Eventually, however with the wars moving inland and north into the Mahratta territory, and the coastal strip becoming a relative backwater, the garrisons were drawn down at Cannanore. The congregations dwindled away with the Christian soldiers departed for other cantonments.

It was decided that Jacob Joseph would be more benefically used under the care of John Sullivan at Coimbatoor, so he moved there. Unfortunately within a year he caught a disease and died there.

It was not until the 1850's that the church became busy once more.

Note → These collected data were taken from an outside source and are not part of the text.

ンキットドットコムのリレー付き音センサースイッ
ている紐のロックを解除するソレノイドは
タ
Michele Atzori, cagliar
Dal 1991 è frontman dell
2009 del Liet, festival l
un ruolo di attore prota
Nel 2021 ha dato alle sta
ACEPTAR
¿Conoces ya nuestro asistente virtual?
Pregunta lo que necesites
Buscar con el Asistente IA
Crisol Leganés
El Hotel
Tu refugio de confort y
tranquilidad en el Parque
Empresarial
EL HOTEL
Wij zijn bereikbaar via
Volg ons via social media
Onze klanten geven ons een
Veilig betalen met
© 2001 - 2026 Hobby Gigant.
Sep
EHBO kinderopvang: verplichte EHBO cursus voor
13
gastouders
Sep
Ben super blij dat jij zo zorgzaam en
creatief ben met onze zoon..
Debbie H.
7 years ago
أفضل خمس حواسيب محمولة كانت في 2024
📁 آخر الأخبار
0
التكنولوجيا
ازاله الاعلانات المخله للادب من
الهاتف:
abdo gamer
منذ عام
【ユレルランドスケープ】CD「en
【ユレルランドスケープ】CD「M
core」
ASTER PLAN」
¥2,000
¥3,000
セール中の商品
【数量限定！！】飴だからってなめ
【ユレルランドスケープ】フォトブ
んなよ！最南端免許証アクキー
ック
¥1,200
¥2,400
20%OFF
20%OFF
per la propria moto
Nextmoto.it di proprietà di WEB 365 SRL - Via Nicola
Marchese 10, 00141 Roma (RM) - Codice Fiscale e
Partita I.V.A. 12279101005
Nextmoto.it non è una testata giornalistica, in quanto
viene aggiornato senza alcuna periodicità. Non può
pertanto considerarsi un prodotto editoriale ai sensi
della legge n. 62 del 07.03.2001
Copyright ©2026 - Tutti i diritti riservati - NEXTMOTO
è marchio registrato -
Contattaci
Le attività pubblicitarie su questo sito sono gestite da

Side entrance; it would appear that these older Classical Greek style column bases mark the original church entrance. At a later date, an new larger entrace was built to provide the current front entrance to the building. The new front has much more unitilitarian columns, possibly the product of the garrison engineer.

[1] "Proceedings of the Church Missionary Society for Africa and the East...” published 1819 page 177 & 178. by the Church Missionary Society

[2] Thomas Hervey Baber “An Account of the Slaves Population in the Western Peninsula of India”, page 36.